Tribute to Alexander Kluge at the Grand Palais
This exhibition takes place concurrently with the homage to Alexander Kluge at the Grand Palais National Galleries, an event conceived in light of the 50th anniversary of man’s first steps on the moon, in 1969.

Alexander Kluge (b. 1932, in Halberstadt) is a German filmmaker, author and lawyer. He has been one of the leading figures of the literary, artistic, intellectual and cultural life in Germany for the past fifty years. His body of work can be regarded as a continuation in words and moving images of the critical theory of the Frankfurt School. Intentionally polymorphic, it touches on multiple themes and makes use of the technological and artistic developments of his time. Kluge’s practice is not easily categorizable and he often blurs the distinction between individual media, in a wide-ranging artistic practice which encompasses filmmaking, television production, as well as a large volume of writings, both in literature and in theoretical texts.

Kluge initiated his career as a writer in the early 1960s, later developing an interest in cinema after working with Fritz Lang and discovering the French Nouvelle Vague. In 1966, he was awarded the Silver Lion in Venice for his first feature-length film Anita G. He was later awarded the Golden Lion for Artists Under the Big Top: Perplexed in 1968, which propelled his celebrity as one of the leading figures of the New German Cinema. A prolific writer and filmmaker, Kluge is also a philosopher in his own right, close to the Frankfurt School.

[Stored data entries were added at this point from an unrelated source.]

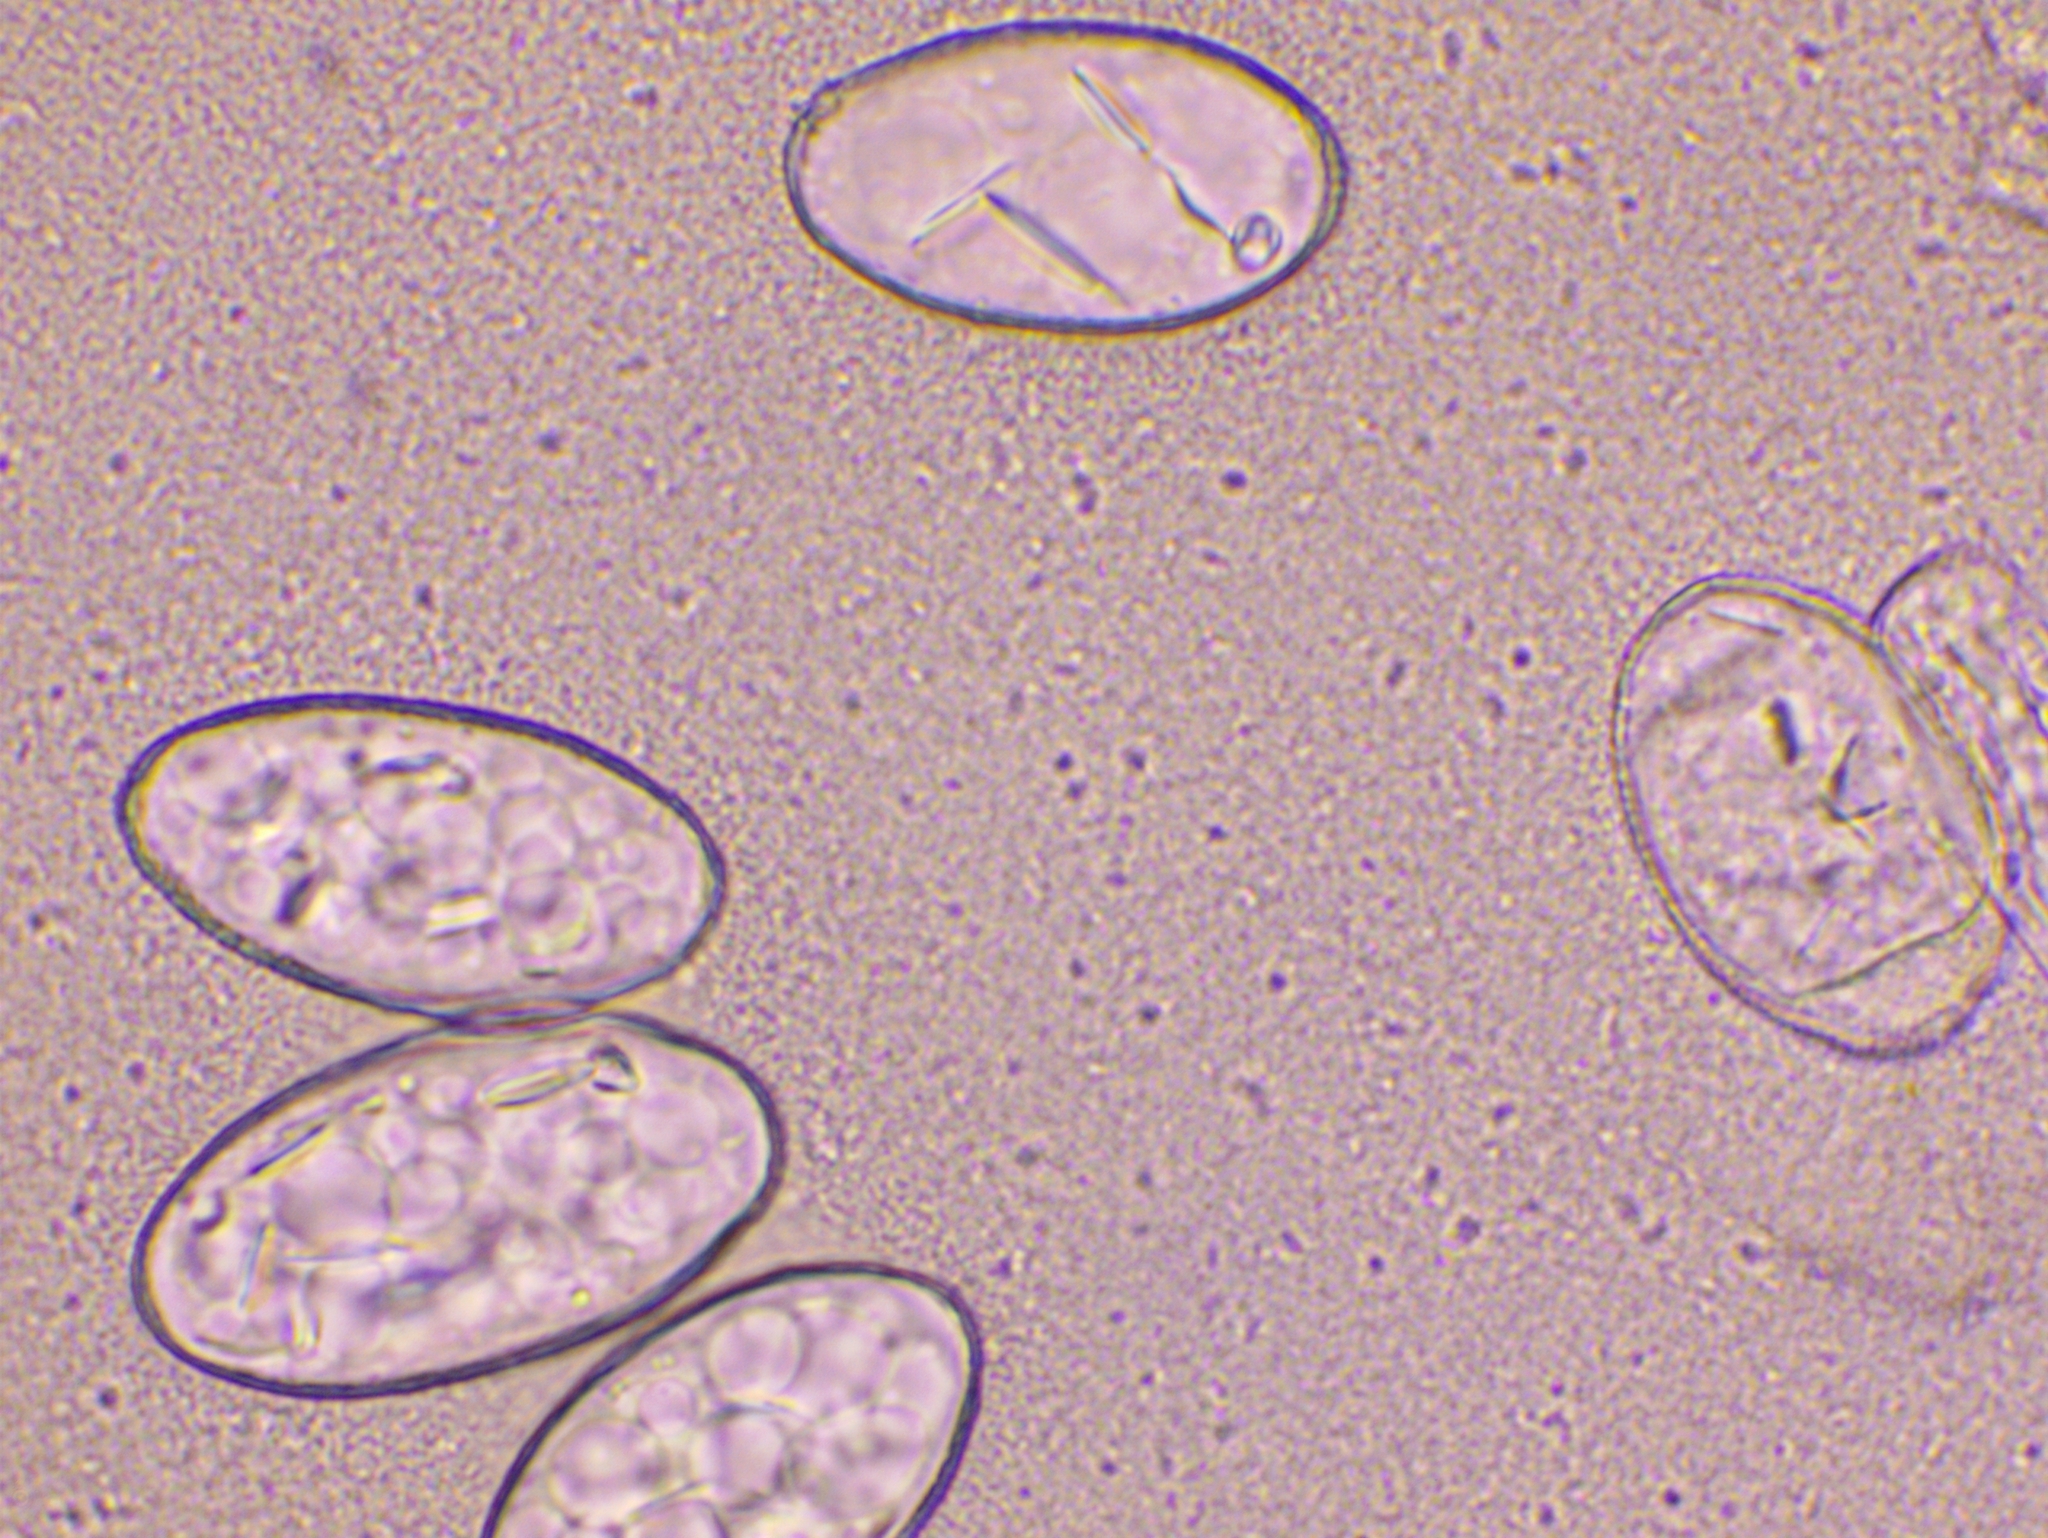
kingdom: Fungi
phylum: Ascomycota
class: Leotiomycetes
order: Helotiales
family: Erysiphaceae
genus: Podosphaera
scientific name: Podosphaera aphanis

From 1987, he becomes a television broadcaster by establishing the DCTP taking part as well in cultural programs with the television broadcasters RTL and SAT 1.

In 2000, Kluge publishes the first two volumes of his magnum-opus Chronicle of Feeling, a work which had been in process for over forty years, and is over 5000 pages long, later translated into French in 2016, and 2018, respectively. Kluge has also collaborated prolifically with other authors such as Ferdinand von Schirach (Die Herrlichkeit der Vernunft). He is awarded for the ensemble of his literary output the Georg Büchner price in 2003, the Theodor W. Adorno prize in 2009, as well as the Heinrich Heine prize in 2014. He has also written on various socio-political subjects, including, Public Sphere and Experience and History and Obstinacy, both co-written with Oskar Negt.

In 2008, Kluge produces the cinematic montage News from Ideological Antiquity - Marx/Eisenstein/The Capital, which is based upon the unfinished project by Sergei Eisenstein to readapt Karl Marx’s Capital in a cinematographic form. This film was later presented at the Venice Biennale in 2015.

Some of his most important exhibitions include: Rétrospective–Prospective, Odyssée Cinéma, Cinémathèque Française, Paris; Gardens of Cooperations, La Virreina Centre de la Imatge, Barcelona ; The Boat is Leaking. The Captain Lied with the participation of Thomas Demand and Anna Viebrock, Fondazione Prada, Venice, in 2017; Pluriversumau Museum Folkwang, Essen, 2017 and, at the Belvedere Haus 21, Vienna, 2018.

In 2018-2019, the Vincent Van Gogh Foundation in Arles presented James Ensor & Alexander Kluge: Dark Centuries. The exhibition Pluriversum. Die Poetische Kraft der Theorie, is ongoing until September 2019 at the Literaturhaus in Munich, inviting a conversation between the photographer Stefan Moses and the artists Sarah Morris, Kerstin Brätsch, Anselm Kiefer, Thomas Thiede, along with other artists, filmmakers, and writers, curated along the principles of a ‘cabinet of curiosities.’

In October 2019, the exhibition Die Macht der Musik – Die Oper Tempel der Ernsthaftigkeit will open at the Württembergischer Kunstverein in Stuttgart, at the Kunsthalle Weishaupt in Ulm and in Kluge’s birthplace, in Halberstadt. In 2020, an exhibition inspired by Aby Warburg’s Mnemosyne-Atlas will take place at the Haus der Kulturen der Welt, in Berlin, with the cooperation of the Warburg Institute in London.